Hi, my name is Emma and I have depression. I always have. I was diagnosed with clinical depression at eleven, but it existed in me long before my mother took me to the doctor to treat the mental illness she so kindly passed down to me. I’ve been lucky; it didn’t take me long to find the right medication to stabilise my chemical imbalance. With little tweak every few years, I’ve been able to live a relatively happy and balanced life. But, as anyone with depression can tell you, medication is not a cure, it’s simply a treatment. My chosen cocktail of antidepressants and therapy is effective, but it doesn’t erase my mental illness entirely.
There are still days when my depression creeps back in like that orange fuzzy monster from Looney Tunes — whose name, according to Google, is Gossamer — and sits right on my chest in the middle of a sunny, otherwise happy day. On these days, I’ve learned to accept the unexpected return of my gloom and take care of myself, knowing that tomorrow I’ll probably feel better.
Reading — along with hours of reality TV — is something that has always made me feel safe, especially at my lowest. When I’m feeling down, the type of book I’m interested in reading shifts a little. My ability to concentrate on long, complex prose or story lines kind of vanishes and I’m left wanting to read the book version of a rom-com.
I’ve often wished I had some sort of “what to read” guide on my depressed days, and over time I’ve come up with my own. Below are my suggestions of genres and titles that I’ve found comforting and palatable when feeling blue.
1. The greats of young adult lit
Sometimes it’s soothing to read a predictable storyline or a book with characters at an age that felt simpler. I’m a bit biased, but anything by Sarah Dessen has always brought me great joy, my personal favourite being The Truth About Forever (all links via Bookshop.org).
Take your pick of a title by some of the other YA greats like Rainbow Rowell or John Green, or dig in to teen series like Pretty Little Liars by Sara Shepard or To All the Boys I’ve Loved Before by Jenny Han.
2. Memoirs by funny women
Too much humour can feel forced when depressed, but wit can go a long way.
Pick up a book by some of the wittiest comedians of our time, like Bossypants by Tina Fey,
Is Everyone Hanging Out Without Me by Mindy Kaling,
Yes Please by Amy Poehler,
or Dear Girls: Intimate Tales, Untold Secrets, & Advice for Living Your Best Life by Ali Wong.
3. Short stories and essay collections
It can be hard to focus on one thing for too long when it comes to depression. Enter short stories — the perfect anecdote for not having the energy to stick with the same characters for 200+ pages.
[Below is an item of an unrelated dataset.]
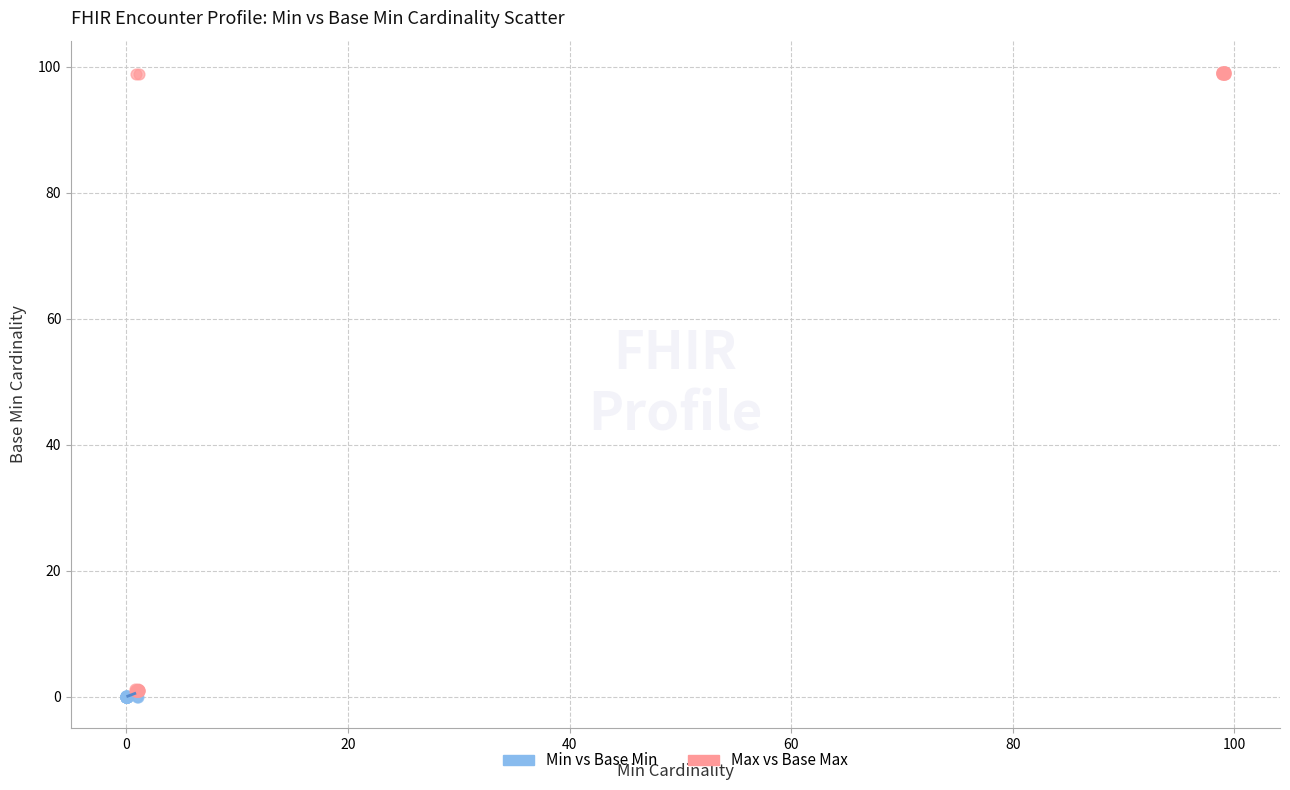

Which series reaches the maximum Y coordinate?

Max vs Base Max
Some personal favourites include One More Thing by B.J. Novak, She Was Like That by Kate Walbert, and Someone Who Will Love You in All Your Damaged Glory by Raphael Bob-Waksberg (creator of BoJack Horseman).
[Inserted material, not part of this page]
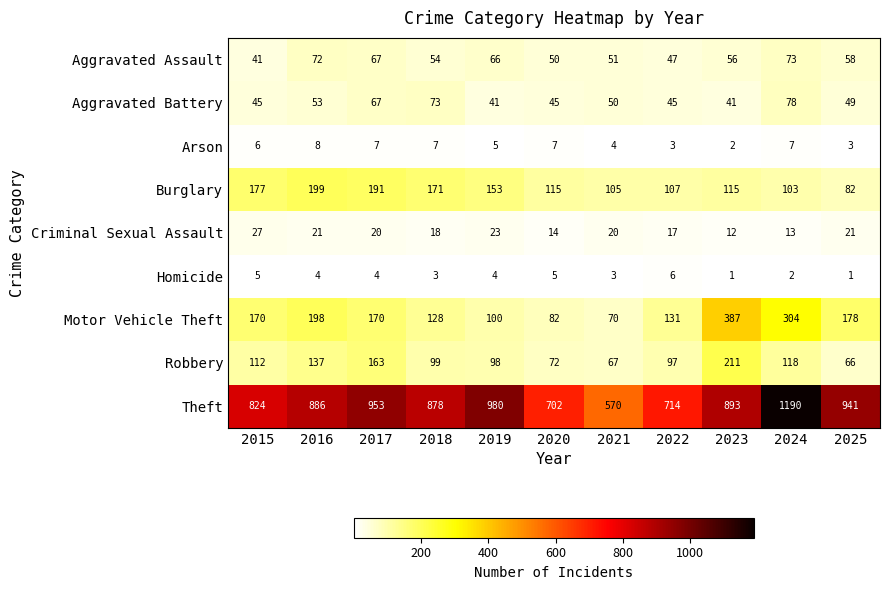

What value does the Arson series have at 2020?

7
Similarly, essay collections can be useful when you’re in no mood for fictional stories of love or character development of any kind. Sometimes just the cold, hard facts processed and dissected by intelligent and cunning minds can help distract from a poor emotional state for hours. I recommend We Are Never Meeting in Real Life by Samantha Irby, Trick Mirror by Jia Tolentino, Men Explain Things to Me by Rebecca Solnit, or Bad Feminist by Roxane Gay (sorry not sorry for the female heavy, feminist-slanted options).
Bonus: The Opposite of Loneliness by Marina Keegan — a collection of both short stories and essays by a brilliant Yale graduate who tragically passed away too soon.